== What to produce ==
Copy the lines below word for word, omitting the pictures.

== Information provided ==
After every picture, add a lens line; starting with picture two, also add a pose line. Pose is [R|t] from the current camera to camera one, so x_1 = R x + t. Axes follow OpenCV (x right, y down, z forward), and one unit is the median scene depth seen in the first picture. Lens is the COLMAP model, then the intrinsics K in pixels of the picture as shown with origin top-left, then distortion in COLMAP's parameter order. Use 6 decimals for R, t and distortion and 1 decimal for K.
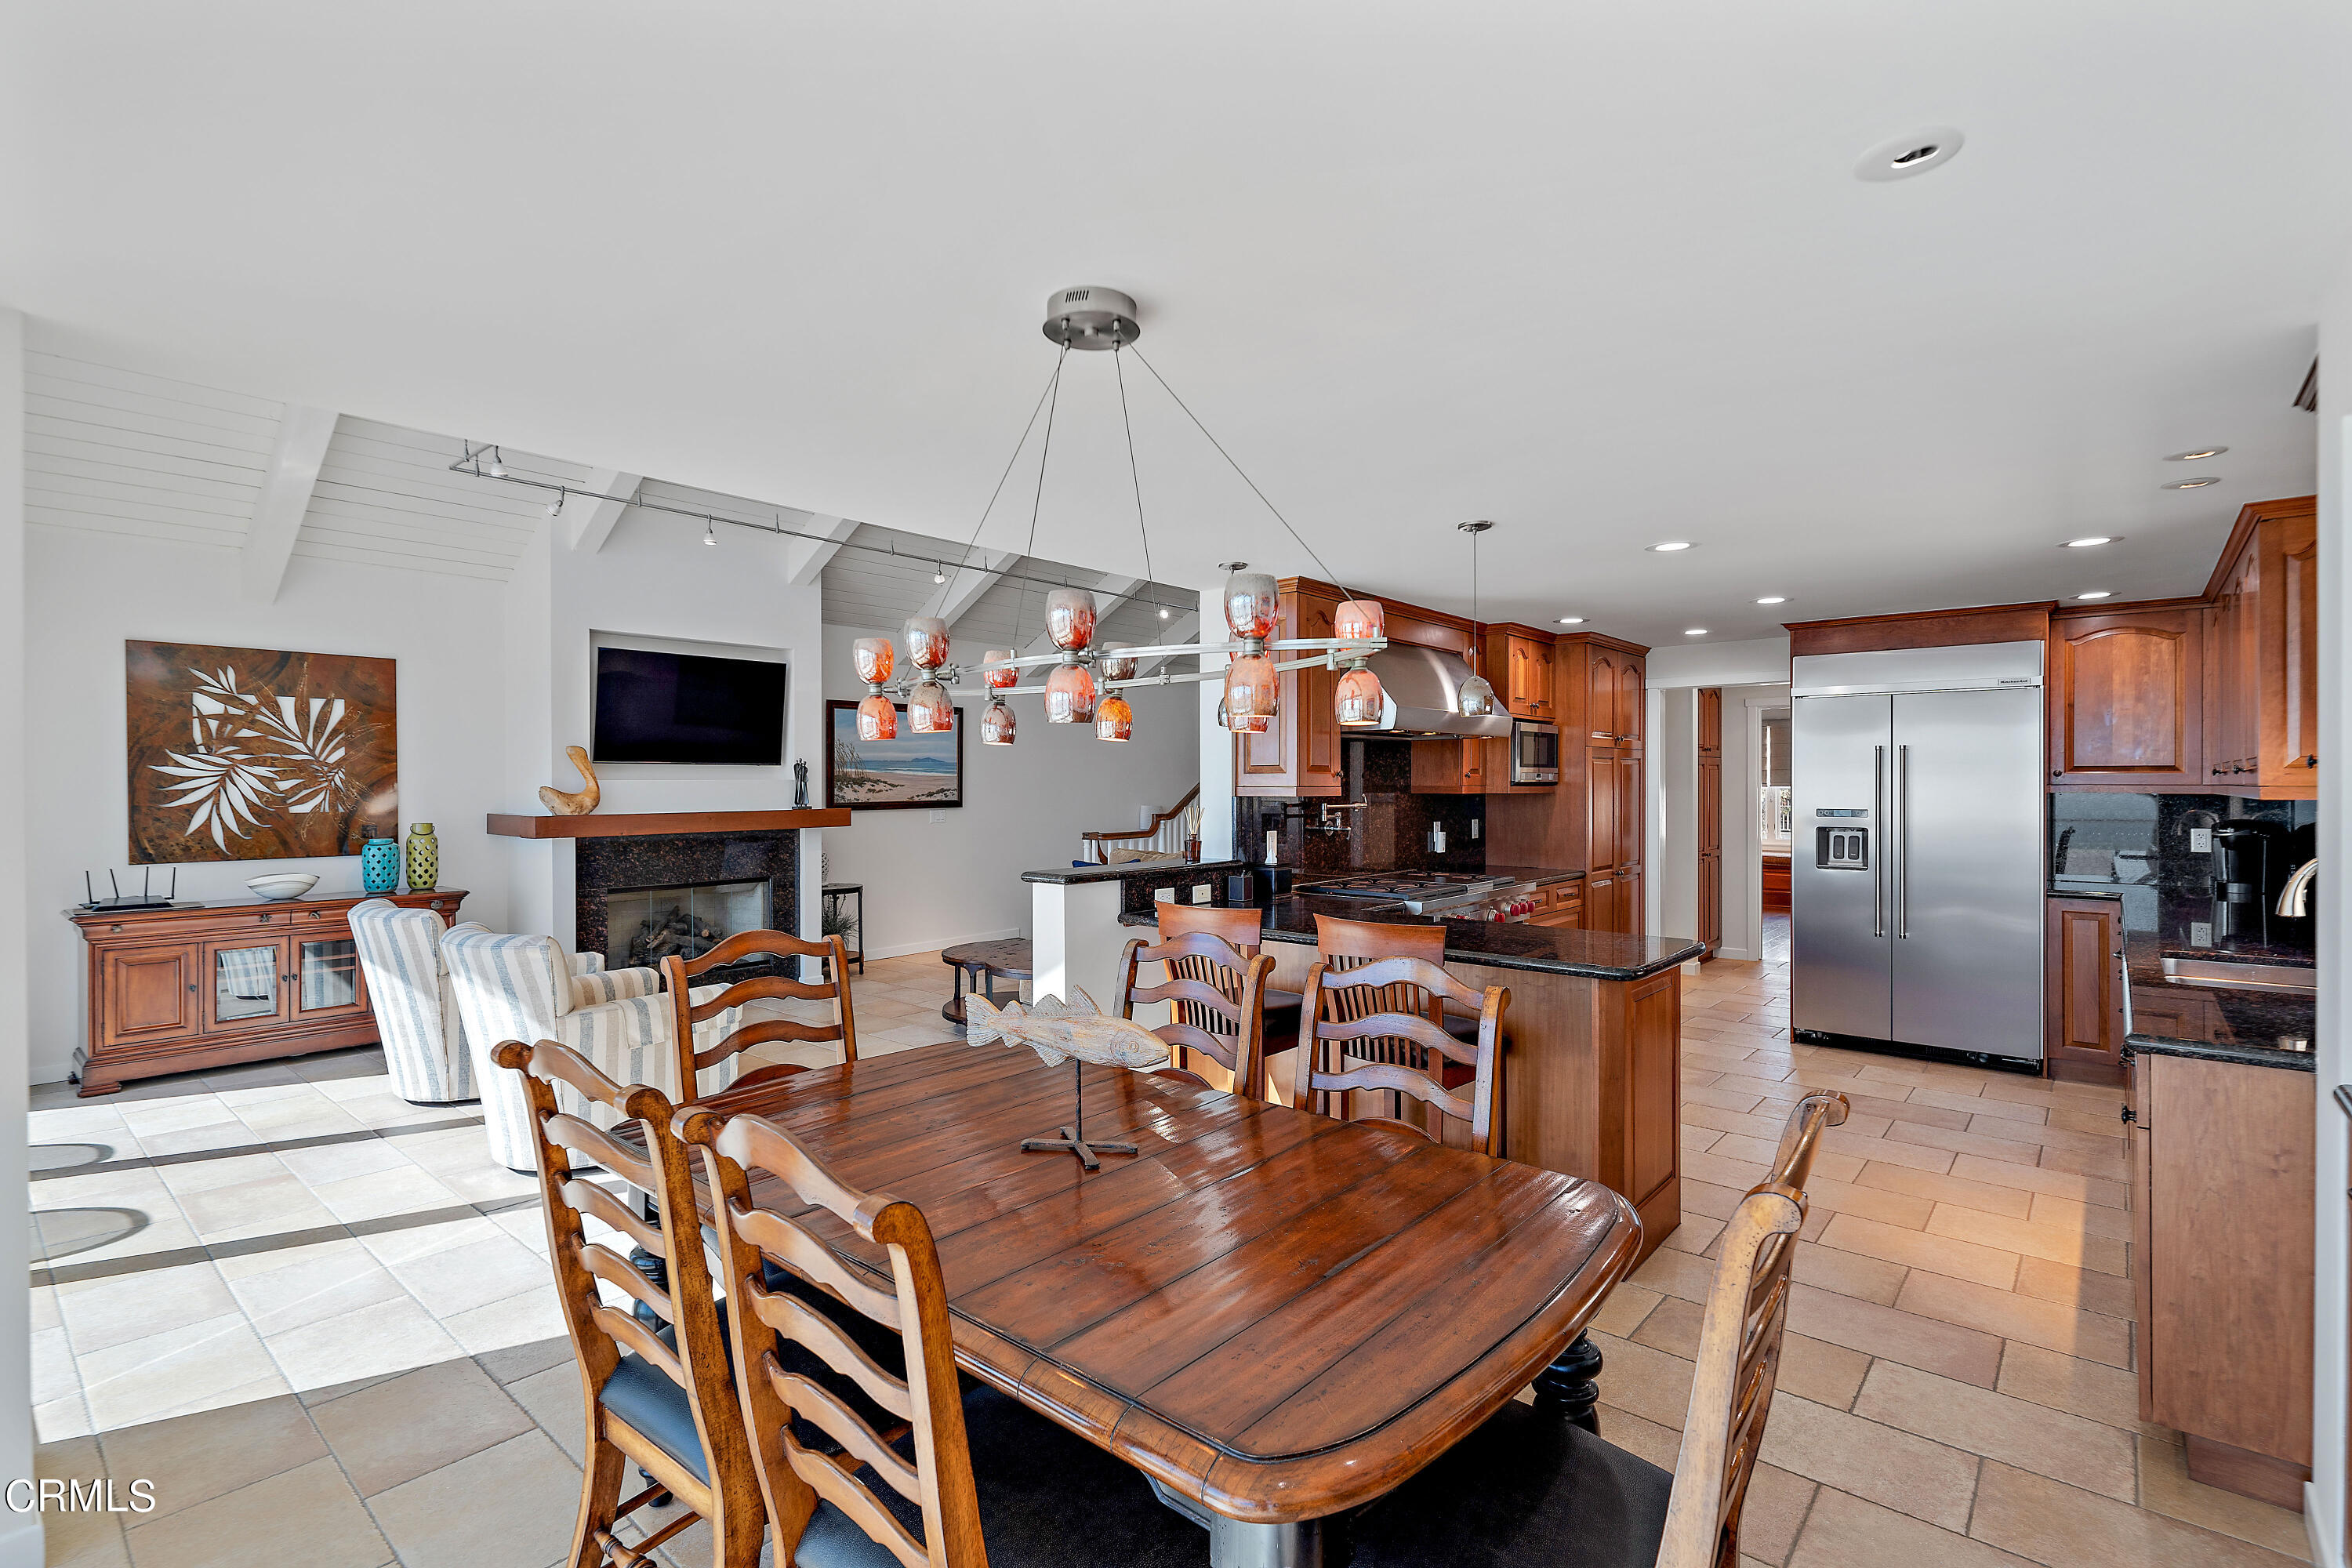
lens RADIAL K [[1090.2, 0, 1183.3], [0, 1090.2, 781.0], [0, 0, 1]] dist [0.002401, 0.000145]
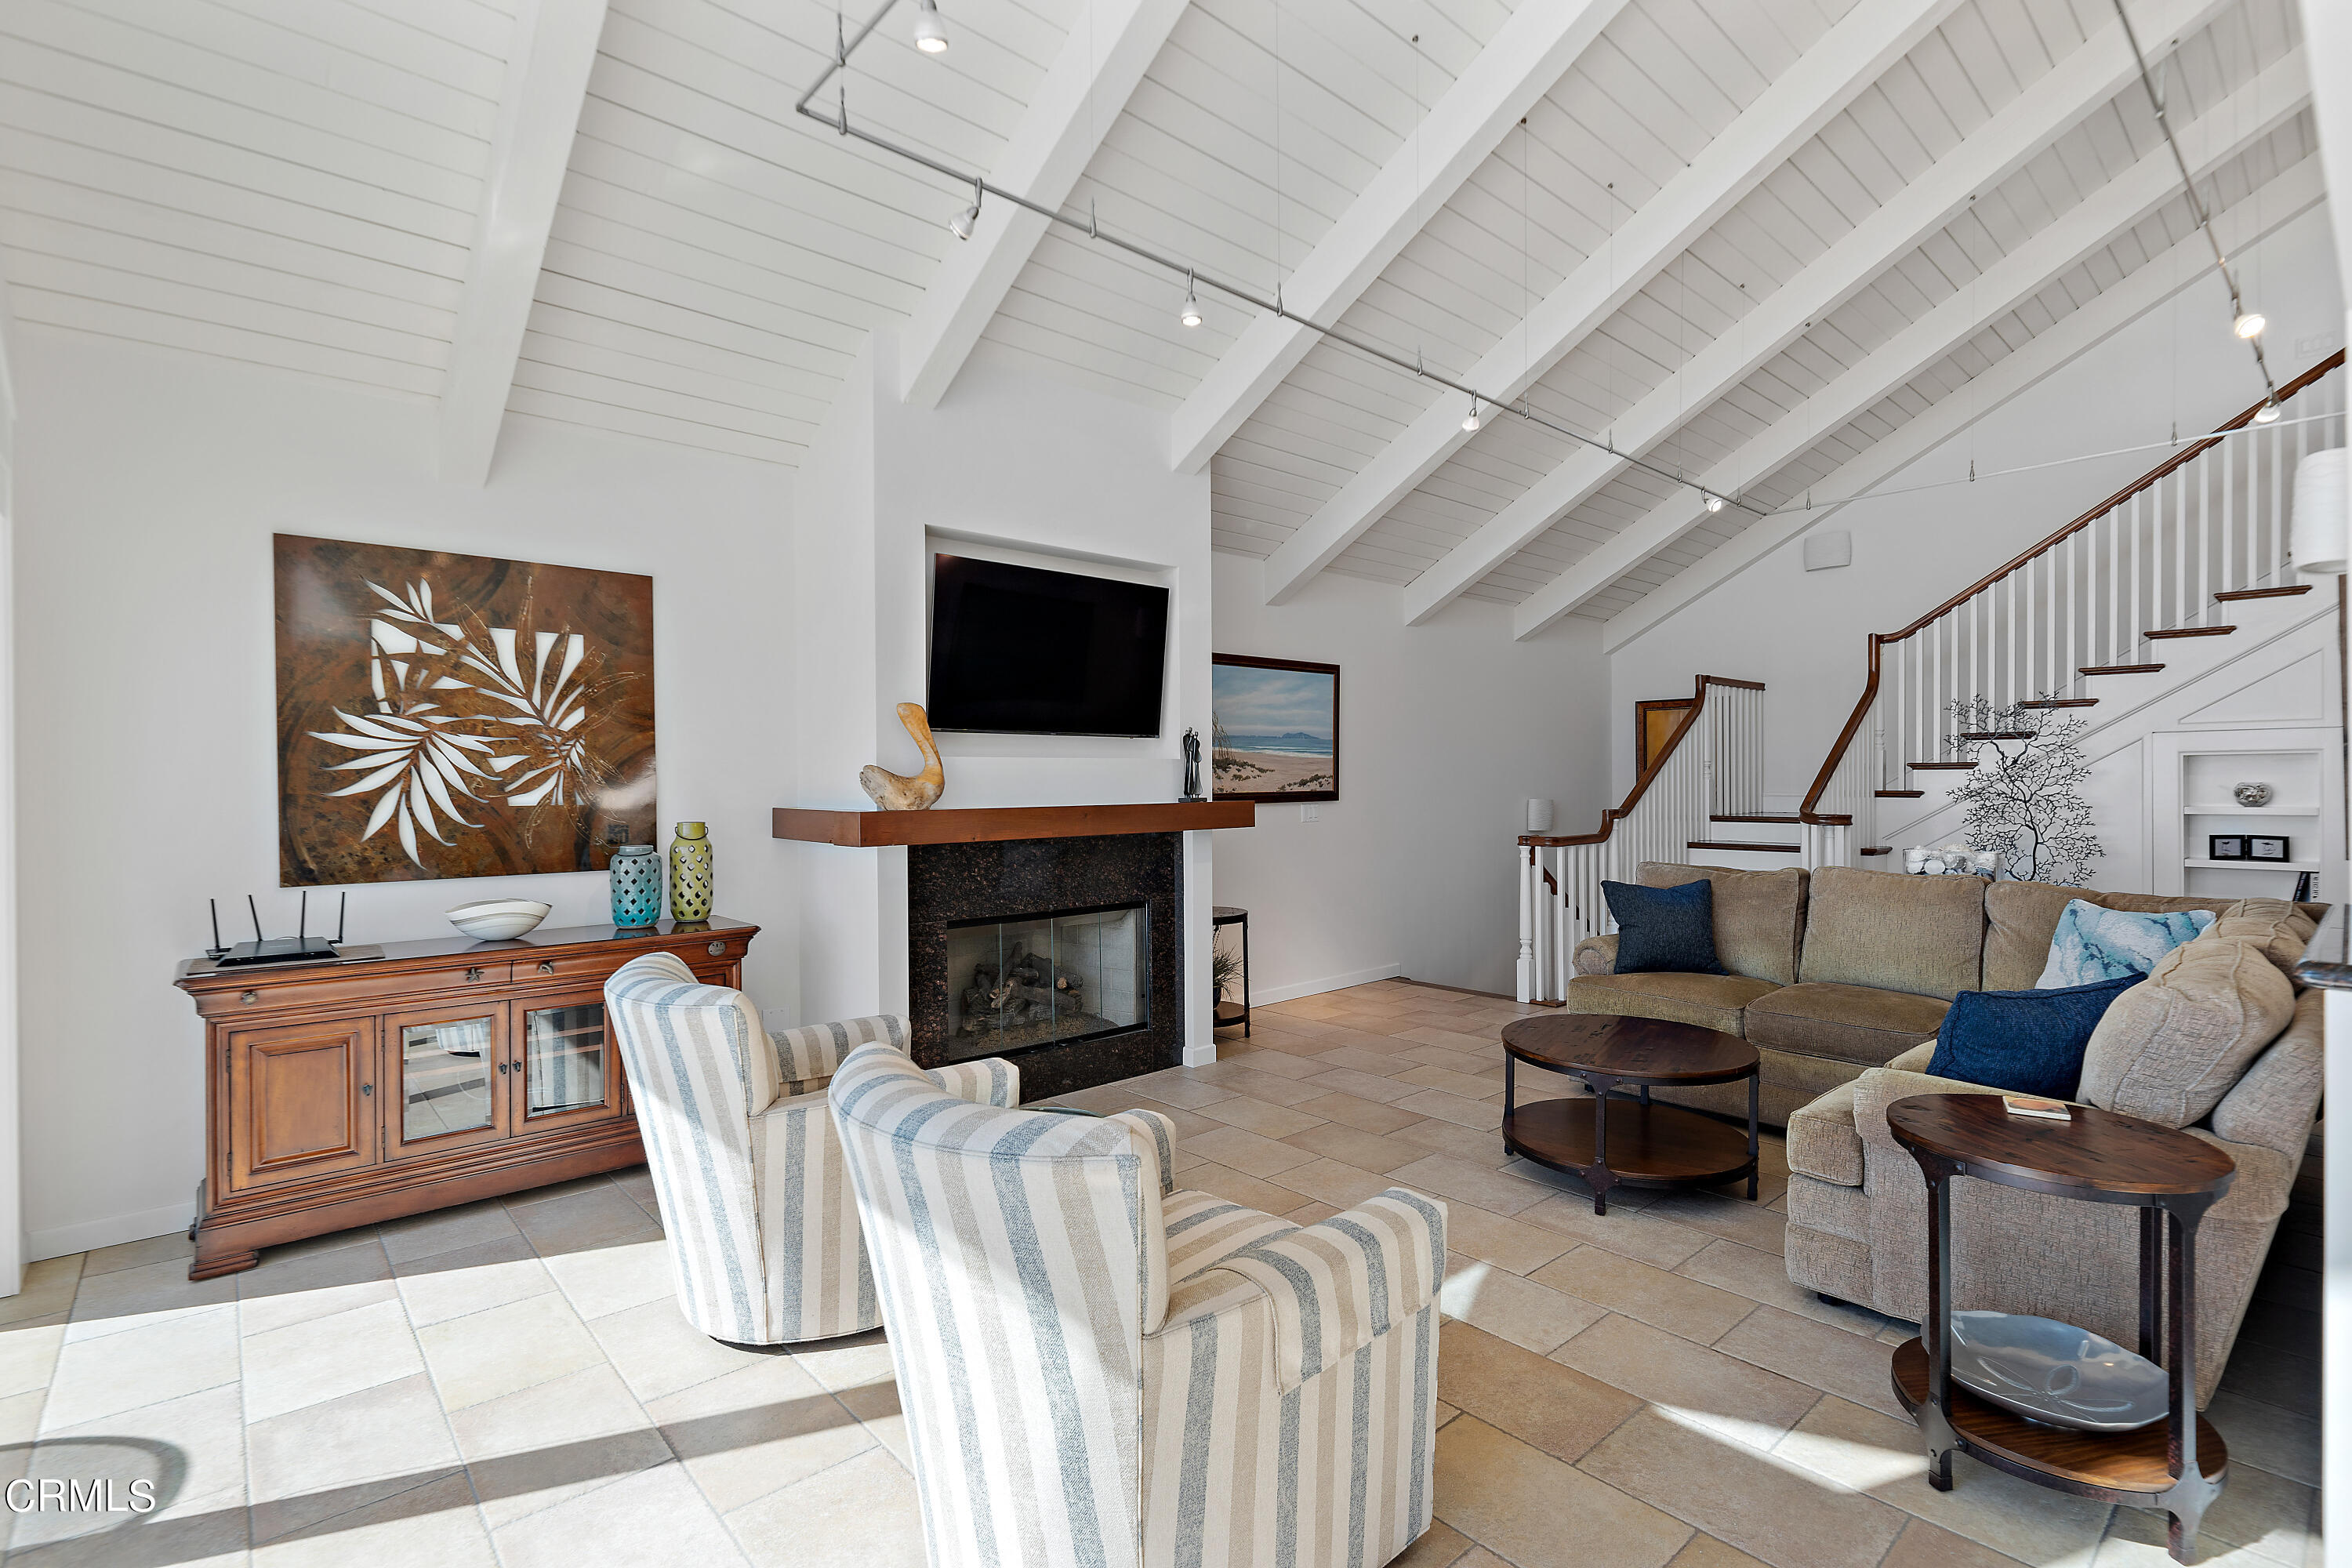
lens RADIAL K [[1074.5, 0, 1171.5], [0, 1074.5, 787.8], [0, 0, 1]] dist [0.000017, 0.000159]
pose [[0.988881, -0.002415, -0.148689, -0.333689], [0.003788, 0.999953, 0.008951, 0.014141], [0.148661, -0.009415, 0.988843, 0.426678]]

== Your response ==
After every picture, add a lens line; starting with picture two, also add a pose line. Pose is [R|t] from the current camera to camera one, so x_1 = R x + t. Axes follow OpenCV (x right, y down, z forward), and one unit is the median scene depth seen in the first picture. Lens is the COLMAP model, then the intrinsics K in pixels of the picture as shown with origin top-left, then distortion in COLMAP's parameter order. Use 6 decimals for R, t and distortion and 1 decimal for K.
lens RADIAL K [[1090.2, 0, 1183.3], [0, 1090.2, 781.0], [0, 0, 1]] dist [0.002401, 0.000145]
lens RADIAL K [[1074.5, 0, 1171.5], [0, 1074.5, 787.8], [0, 0, 1]] dist [0.000017, 0.000159]
pose [[0.988881, -0.002415, -0.148689, -0.333689], [0.003788, 0.999953, 0.008951, 0.014141], [0.148661, -0.009415, 0.988843, 0.426678]]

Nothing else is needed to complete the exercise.